Accounting for Outsiders in Your Negotiations

By — on / Negotiation Skills

If you’re in the middle of talks that seem to be going well, here’s a warning: consider the impact of the agreement on those who aren’t at the table, or suffer the consequences. That’s a lesson that Apple and some of the largest U.S. book publishers are currently learning the hard way.

On April 12, the U.S. Department of Justice (DOJ) sued Apple and five major U.S. publishers for colluding to raise the price of e-books during secretive, anti-competitive negotiations. Three of the publishers have settled the suit; two others and Apple have so far been unwilling to settle.

Here’s the backstory. In 2007, to boost sales of its fledgling Kindle, Amazon began selling e-books at the rock-bottom price of $9.99. Five publishers – Simon & Schuster, Hachette Book Group, Penguin Group USA, Macmillan, and Harper Collins – felt Amazon’s low, flat price would undercut the sale of their new-release hardbacks, whose average cover price was $26, and potentially price the other retailers, such as Barnes & Noble, out of business.

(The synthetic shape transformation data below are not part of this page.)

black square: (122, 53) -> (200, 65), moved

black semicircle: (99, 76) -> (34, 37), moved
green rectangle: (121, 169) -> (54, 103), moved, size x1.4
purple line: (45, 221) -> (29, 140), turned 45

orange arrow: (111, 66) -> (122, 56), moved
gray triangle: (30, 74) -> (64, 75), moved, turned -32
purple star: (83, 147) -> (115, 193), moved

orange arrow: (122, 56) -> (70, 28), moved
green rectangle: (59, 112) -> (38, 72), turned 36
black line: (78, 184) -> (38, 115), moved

Under the publishing industry’s traditional wholesale model, publishers sold their books to retailers for about half the cover price, and the retailers were free to set whatever prices they liked.

In January 2010, the publishers negotiated a new business model for e-book pricing with Apple as it prepared to launch the iPad; in exchange for a 30% sales commission, Apple would let the publishers set their own prices for e-books. For the publishers, this so-called agency model – which turned Apple into a sales agent for the publishers – appeared to be a vast improvement on their wholesaling arrangement with Amazon.

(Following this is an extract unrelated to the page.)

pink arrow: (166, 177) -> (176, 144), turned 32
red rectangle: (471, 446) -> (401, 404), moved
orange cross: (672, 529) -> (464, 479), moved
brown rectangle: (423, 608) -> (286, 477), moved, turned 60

The publishers leveraged their deal with Apple into a bargaining chip with Amazon. After at least one of the publishers threatened to delay the release of its digital editions, Amazon reluctantly replaced its $9.99 e-book pricing with the agency model, and prices rose industrywide to about $14.99 on average.

The publishers’ deal with Apple sounded like a great deal at the time. Moreover, the parties say they undertook it in part to increase, rather than decrease, competition in the e-book market. Yet the DOJ’s lawsuit suggests that the negotiators and attorneys involved may have neglected to thoroughly analyze whether their agreement would truly create value for consumers – and thus whether it fell within the parameters of U.S. antitrust law.

In the flush of hammering out a deal that appears to create synergy for everyone involved, negotiators sometimes neglect to consider how their agreement could affect outsiders, an oversight with ethical and legal implications.

What ethical responsibility do we have to those who aren’t seated at the table with us? Harvard Business School professor Max H. Bazerman uses the term “parasitic value creation” to describe the common tendency of negotiators to focus so narrowly on identifying benefits for those at the bargaining table that they unintentionally overlook potential negative effects of their decisions on outsiders.

When preparing to negotiate, and then throughout the negotiation process itself, take time to consider how various proposals and outcomes could affect not only you and your counterparts across the table but also your competitors, your customers, your industry, and society at large. This doesn’t mean that you should abandon a deal if it would harm anyone at all. Rather, assess whether your agreement would achieve a net increase in value to society. If it would, says Bazerman, you generally should feel good about inking the deal.